─── RECORDS PROVIDED ───

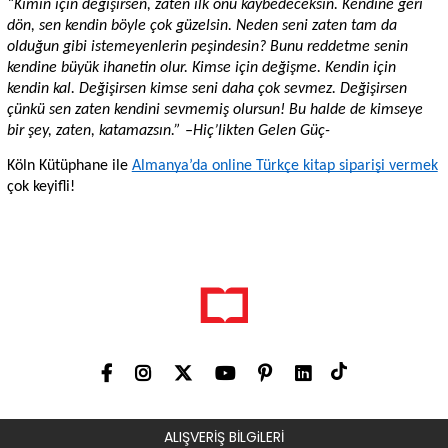
“Kimin için değişirsen, zaten ilk onu kaybedeceksin. Kendine geri 
dön, sen kendin böyle çok güzelsin. Neden seni zaten tam da 
olduğun gibi istemeyenlerin peşindesin? Bunu reddetme senin 
kendine büyük ihanetin olur. Kimse için değişme. Kendin için 
kendin kal. Değişirsen kimse seni daha çok sevmez. Değişirsen 
çünkü sen zaten kendini sevmemiş olursun! Bu halde de kimseye 
bir şey, zaten, katamazsın.” –Hiç’likten Gelen Güç-
Köln Kütüphane ile 
Almanya’da online Türkçe kitap siparişi vermek
çok keyifli!
ALIŞVERİŞ BİLGiLERİ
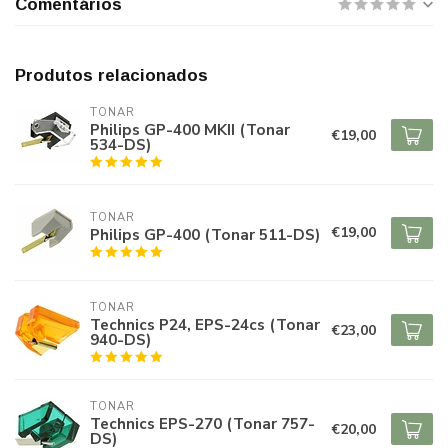
Comentários
Produtos relacionados
TONAR
Philips GP-400 MKII (Tonar
€19,00
534-DS)
TONAR
€19,00
Philips GP-400 (Tonar 511-DS)
TONAR
Technics P24, EPS-24cs (Tonar
€23,00
940-DS)
TONAR
Technics EPS-270 (Tonar 757-
€20,00
DS)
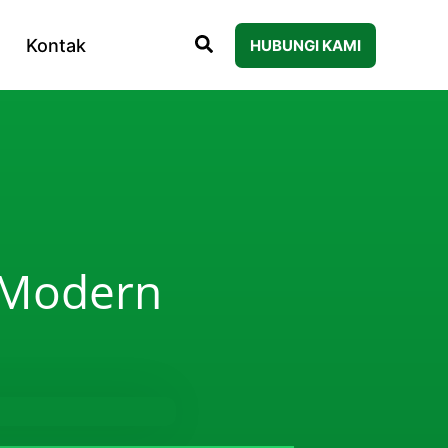
Kontak
HUBUNGI KAMI
 Modern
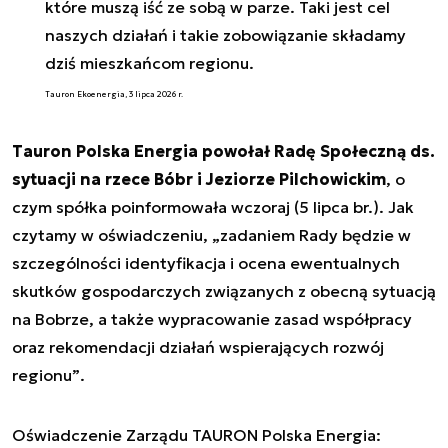
które muszą iść ze sobą w parze. Taki jest cel
naszych działań i takie zobowiązanie składamy
dziś mieszkańcom regionu.
Tauron Ekoenergia, 3 lipca 2026 r.
Tauron Polska Energia powołał Radę Społeczną ds.
sytuacji na rzece Bóbr i Jeziorze Pilchowickim
, o
czym spółka poinformowała wczoraj (5 lipca br.). Jak
czytamy w oświadczeniu,
„zadaniem Rady będzie w
szczególności identyfikacja i ocena ewentualnych
skutków gospodarczych związanych z obecną sytuacją
na Bobrze, a także wypracowanie zasad współpracy
oraz rekomendacji działań wspierających rozwój
regionu”
.
Oświadczenie Zarządu TAURON Polska Energia:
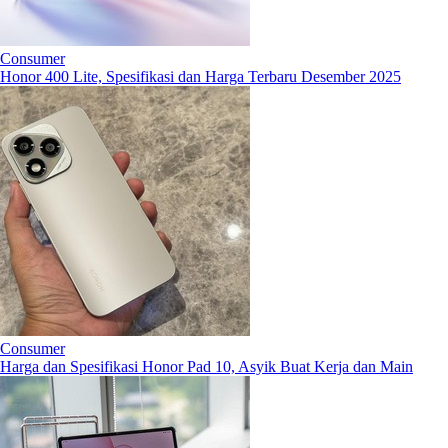
Consumer
Honor 400 Lite, Spesifikasi dan Harga Terbaru Desember 2025
Consumer
Harga dan Spesifikasi Honor Pad 10, Asyik Buat Kerja dan Main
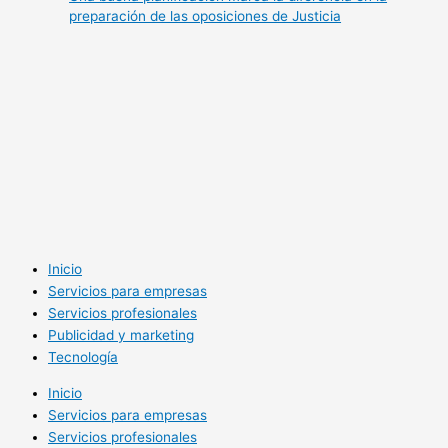
preparación de las oposiciones de Justicia
Inicio
Servicios para empresas
Servicios profesionales
Publicidad y marketing
Tecnología
Inicio
Servicios para empresas
Servicios profesionales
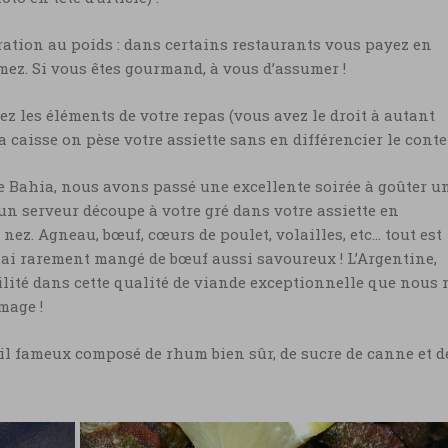
ation au poids : dans certains restaurants vous payez en
ez. Si vous êtes gourmand, à vous d’assumer !
ez les éléments de votre repas (vous avez le droit à autant
la caisse on pèse votre assiette sans en différencier le cont
e Bahia, nous avons passé une excellente soirée à goûter u
’un serveur découpe à votre gré dans votre assiette en
ez. Agneau, bœuf, cœurs de poulet, volailles, etc… tout est
 j’ai rarement mangé de bœuf aussi savoureux ! L’Argentine,
lité dans cette qualité de viande exceptionnelle que nous 
mage !
tail fameux composé de rhum bien sûr, de sucre de canne et d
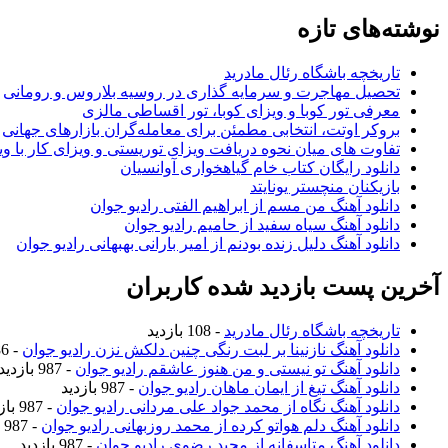
نوشته‌های تازه
تاریخچه باشگاه رئال مادرید
تحصیل مهاجرت و سرمایه گذاری در روسیه بلاروس و رومانی
معرفی تور کوبا و ویزای کوبا، تور اقساطی مالزی
بروکر اوتت، انتخابی مطمئن برای معامله‌گران بازارهای جهانی
تفاوت های میان نحوه دریافت ویزای توریستی و ویزای کار با وی
دانلود رایگان کتاب خام گیاهخواری آوانسیان
بازیکنان منچستر یونایتد
دانلود آهنگ من مسم از ابراهیم الفتی رادیو جوان
دانلود آهنگ سیاه سفید از حامیم رادیو جوان
دانلود آهنگ دلیل زنده بودنم از امیر بارانی بهبهانی رادیو جوان
آخرین پست بازدید شده کاربران
تاریخچه باشگاه رئال مادرید
- 108 بازدید
دانلود آهنگ نازنینا بر لبت رنگی چنین دلکش نزن رادیو جوان
- 986 بازدید
دانلود آهنگ تو نیستی و من هنوز عاشقم رادیو جوان
- 987 بازدید
دانلود آهنگ تیغ از ایمان ماهان رادیو جوان
- 987 بازدید
دانلود آهنگ نگاه از محمد جواد علی مردانی رادیو جوان
- 987 بازدید
دانلود آهنگ دلم هواتو کرده از محمد روزبهانی رادیو جوان
- 987 بازدید
دانلود آهنگ متاسفانه از مجید رضوی رادیو جوان
- 987 بازدید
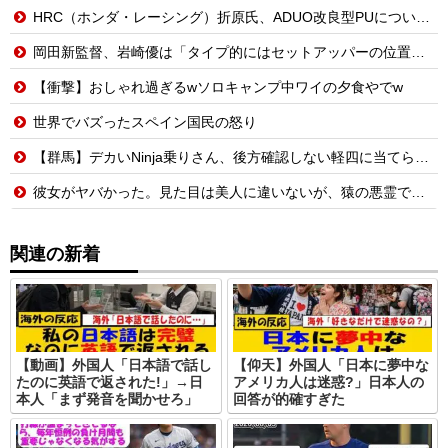
HRC（ホンダ・レーシング）折原氏、ADUO改良型PUについて「内部目標を達成」「ザントフールトが楽しみ」
岡田新監督、岩崎優は「タイプ的にはセットアッパーの位置が一番合うてる」←おーん
【衝撃】おしゃれ過ぎるwソロキャンプ中ワイの夕食やでw
世界でバズったスペイン国民の怒り
【群馬】デカいNinja乗りさん、後方確認しない軽四に当てられてしまう。
彼女がヤバかった。見た目は美人に違いないが、猿の悪霊でも憑いてるんじゃないかってくらい強烈な女だった【え？】
関連の新着
【動画】外国人「日本語で話し
【仰天】外国人「日本に夢中な
たのに英語で返された!」→日
アメリカ人は迷惑?」日本人の
本人「まず発音を聞かせろ」
回答が的確すぎた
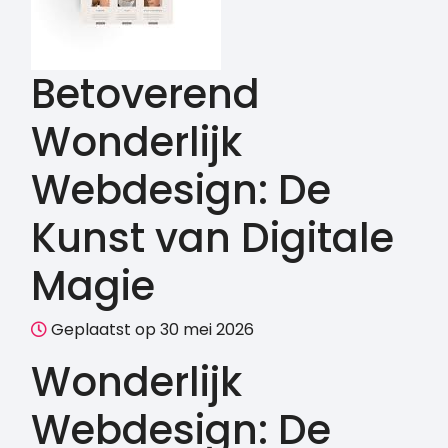
Betoverend
Wonderlijk
Webdesign: De
Kunst van Digitale
Magie
Geplaatst op 30 mei 2026
Wonderlijk
Webdesign: De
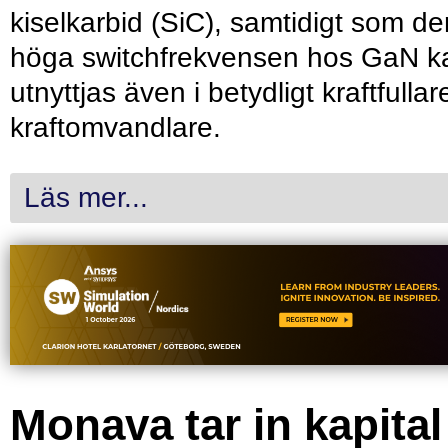
kiselkarbid (SiC), samtidigt som de
höga switchfrekvensen hos GaN k
utnyttjas även i betydligt kraftfullar
kraftomvandlare.
Läs mer...
Monava tar in kapital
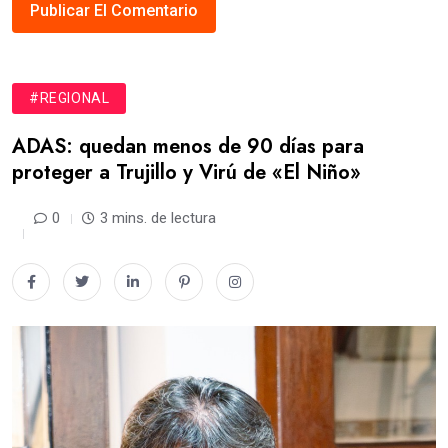
#REGIONAL
ADAS: quedan menos de 90 días para
proteger a Trujillo y Virú de «El Niño»
0
3 mins. de lectura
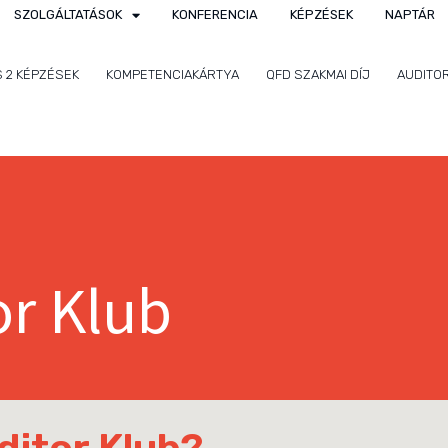
SZOLGÁLTATÁSOK
KONFERENCIA
KÉPZÉSEK
NAPTÁR
S 2 KÉPZÉSEK
KOMPETENCIAKÁRTYA
QFD SZAKMAI DÍJ
AUDITO
or Klub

───

*DIRECTIONS FOR THIS TASK*.
A copy of each line in the data above that holds the string "رادیو" is needed.

*RESPONSE TO THE EXERCISE*.
دانلود آهنگ من مسم از ابراهیم الفتی رادیو جوان
دانلود آهنگ سیاه سفید از حامیم رادیو جوان
دانلود آهنگ دلیل زنده بودنم از امیر بارانی بهبهانی رادیو جوان
دانلود آهنگ نازنینا بر لبت رنگی چنین دلکش نزن رادیو جوان
دانلود آهنگ تو نیستی و من هنوز عاشقم رادیو جوان
دانلود آهنگ تیغ از ایمان ماهان رادیو جوان
دانلود آهنگ نگاه از محمد جواد علی مردانی رادیو جوان
دانلود آهنگ دلم هواتو کرده از محمد روزبهانی رادیو جوان
دانلود آهنگ متاسفانه از مجید رضوی رادیو جوان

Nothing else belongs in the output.